▶ _AUFGABENSTELLUNG_: Schreibe aus dem Text zur Straßenbenennung in Oranienburg unten den Abschnitt von „Eine der Straßen in“ bis „eine maßgebliche Rolle.“ wortgetreu ab.

▶ _DOKUMENT_:

Die Debatte um die Straßenbenennung auf dem Außengelände des ehem. KZ. Sachsenhausen

Die Debatte um die Straßenbenennung auf dem Außengelände des ehem. KZ. Sachsenhausen

Veranstalter
Orange-Cosmopolitan (Universität Wien)
Ausrichter
Universität Wien
Veranstaltungsort
Online (Zoom)
PLZ
16515
Ort
Oranienburg
Land
Deutschland
Vom - Bis
20.12.2021 - 20.12.2021
Von
Henning Schluß, Institut für Bildungswissenschaft, Universität Wien

Eine der Straßen in Oranienburg soll nach Gisela Gneist benannt werden. Mit der Straßenbenennung sollte ihre Tätigkeit als Vorsitzende der AG Lager Sachsenhausen gewürdigt werden. Diese Entscheidung rief internationale Proteste hervor. Die Podiumsdiskussion thematisiert Hintergründe zur Person und Debatte, die bislang kaum berücksichtigt wurden. Auch Intersektionalitätsaspekte spielen eine maßgebliche Rolle.

Die Debatte um die Straßenbenennung auf dem Außengelände des ehem. KZ. Sachsenhausen

Die Debatte um Gisela Gneist - Weitere Perspektiven

Im Juni 2020 hat die Oranienburger Stadtverordnetenversammlung die Benennung von 8 Straßen in einem Neubaugebiet nach für die Stadtgeschichte bedeutsamen Frauen beschlossen. Eine der Straßen soll nach Gisela Gneist benannt werden, die als 15 Jährige verhaftet und im Speziallager Nr. 7 des NKWD inhaftiert wurde. Mit der Straßenbenennung sollte ihre Tätigkeit als Vorsitzende der AG Lager Sachsenhausen gewürdigt werden. Diese Entscheidung rief internationale Proteste insbesondere auch von Angehörigen von ehemaligen Inhaftierten des KZ Sachsenhausen hervor, die den Namen Gisela Gneists als Straßennamen auf einem ehemaligen KZ-Außengelände für untragbar empfinden, zumal nicht wenige Äußerungen und Aktivitäten Gneists eine Abgrenzung zu rechtsextremen Positionen vermissen lassen. Mit einem wissenschaftlichen Gutachten wollte die Stiftung Brandenburgische Gedenkstätten daraufhin die Frage klären lassen, ob Gisela Gneist eine geeignete Namensgeberin einer Straße auf ehemaligem KZ-Gelände ist. Anfang Dezember wurde dieses Gutachten des Instituts für Zeitgeschichte München–Berlin, veröffentlicht. Darin wurden insbesondere die problematischen Aspekte der Gneist-Biographie herausgearbeitet. Dennoch hat es nicht zur einer Klärung des Streites geführt, sondern dieser ist in unverminderter Schärfe wieder entbrannt.

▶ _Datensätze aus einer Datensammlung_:
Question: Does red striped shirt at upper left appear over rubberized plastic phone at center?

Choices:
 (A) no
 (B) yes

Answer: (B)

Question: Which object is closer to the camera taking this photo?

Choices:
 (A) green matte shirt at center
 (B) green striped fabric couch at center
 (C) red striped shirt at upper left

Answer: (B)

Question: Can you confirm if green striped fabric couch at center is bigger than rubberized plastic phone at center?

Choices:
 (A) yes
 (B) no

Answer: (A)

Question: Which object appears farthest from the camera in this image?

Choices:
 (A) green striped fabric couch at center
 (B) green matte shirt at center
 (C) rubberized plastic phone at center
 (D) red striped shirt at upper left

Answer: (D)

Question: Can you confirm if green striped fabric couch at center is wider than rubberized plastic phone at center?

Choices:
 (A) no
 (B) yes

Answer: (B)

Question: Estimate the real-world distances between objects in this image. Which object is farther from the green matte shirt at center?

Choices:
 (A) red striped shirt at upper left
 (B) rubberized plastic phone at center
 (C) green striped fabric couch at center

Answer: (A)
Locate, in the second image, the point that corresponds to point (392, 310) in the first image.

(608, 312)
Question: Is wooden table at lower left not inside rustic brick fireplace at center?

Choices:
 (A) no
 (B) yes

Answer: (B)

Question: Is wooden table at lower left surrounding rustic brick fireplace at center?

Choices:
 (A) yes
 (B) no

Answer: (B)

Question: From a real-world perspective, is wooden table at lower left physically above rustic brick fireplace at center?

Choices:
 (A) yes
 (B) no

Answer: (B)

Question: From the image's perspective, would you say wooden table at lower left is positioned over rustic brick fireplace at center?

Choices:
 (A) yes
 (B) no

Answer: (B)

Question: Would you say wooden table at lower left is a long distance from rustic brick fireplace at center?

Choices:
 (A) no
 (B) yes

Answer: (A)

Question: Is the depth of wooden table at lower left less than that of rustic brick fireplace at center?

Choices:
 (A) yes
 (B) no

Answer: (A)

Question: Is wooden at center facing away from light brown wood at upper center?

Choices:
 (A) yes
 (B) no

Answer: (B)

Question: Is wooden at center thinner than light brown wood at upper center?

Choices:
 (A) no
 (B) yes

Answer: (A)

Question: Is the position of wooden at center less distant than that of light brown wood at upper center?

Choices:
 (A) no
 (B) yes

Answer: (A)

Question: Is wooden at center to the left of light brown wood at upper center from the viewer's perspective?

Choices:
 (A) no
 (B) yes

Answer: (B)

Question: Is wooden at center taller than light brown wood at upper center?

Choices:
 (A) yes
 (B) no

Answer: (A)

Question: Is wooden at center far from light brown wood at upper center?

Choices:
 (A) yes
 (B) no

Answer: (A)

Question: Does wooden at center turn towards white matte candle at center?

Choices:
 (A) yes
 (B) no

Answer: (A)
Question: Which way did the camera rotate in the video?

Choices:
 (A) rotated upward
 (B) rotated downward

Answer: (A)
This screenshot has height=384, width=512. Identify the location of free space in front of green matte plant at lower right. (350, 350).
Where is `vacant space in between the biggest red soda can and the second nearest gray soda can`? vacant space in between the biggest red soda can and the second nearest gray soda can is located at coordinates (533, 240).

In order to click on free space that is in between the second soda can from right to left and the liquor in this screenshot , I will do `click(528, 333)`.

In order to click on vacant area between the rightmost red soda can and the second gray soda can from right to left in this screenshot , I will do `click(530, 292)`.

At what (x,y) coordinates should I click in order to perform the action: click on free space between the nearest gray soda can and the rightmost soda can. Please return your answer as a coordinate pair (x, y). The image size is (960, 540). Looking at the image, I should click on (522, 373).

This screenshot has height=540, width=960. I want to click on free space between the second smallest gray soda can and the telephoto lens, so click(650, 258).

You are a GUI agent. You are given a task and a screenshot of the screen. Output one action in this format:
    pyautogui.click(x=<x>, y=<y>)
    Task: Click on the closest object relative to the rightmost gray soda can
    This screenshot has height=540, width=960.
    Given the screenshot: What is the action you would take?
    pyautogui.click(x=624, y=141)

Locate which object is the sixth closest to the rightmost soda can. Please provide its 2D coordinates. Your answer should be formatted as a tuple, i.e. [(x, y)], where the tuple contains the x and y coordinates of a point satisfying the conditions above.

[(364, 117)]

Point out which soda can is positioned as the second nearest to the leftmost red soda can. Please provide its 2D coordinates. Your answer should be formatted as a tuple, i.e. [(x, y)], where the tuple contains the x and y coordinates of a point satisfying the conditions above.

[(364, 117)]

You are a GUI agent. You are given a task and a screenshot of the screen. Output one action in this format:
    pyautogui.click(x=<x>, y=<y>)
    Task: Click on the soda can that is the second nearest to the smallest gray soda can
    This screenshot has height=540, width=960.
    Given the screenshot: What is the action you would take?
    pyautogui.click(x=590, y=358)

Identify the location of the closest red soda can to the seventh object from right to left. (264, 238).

▶ _LÖSUNG_:
Eine der Straßen in Oranienburg soll nach Gisela Gneist benannt werden. Mit der Straßenbenennung sollte ihre Tätigkeit als Vorsitzende der AG Lager Sachsenhausen gewürdigt werden. Diese Entscheidung rief internationale Proteste hervor. Die Podiumsdiskussion thematisiert Hintergründe zur Person und Debatte, die bislang kaum berücksichtigt wurden. Auch Intersektionalitätsaspekte spielen eine maßgebliche Rolle.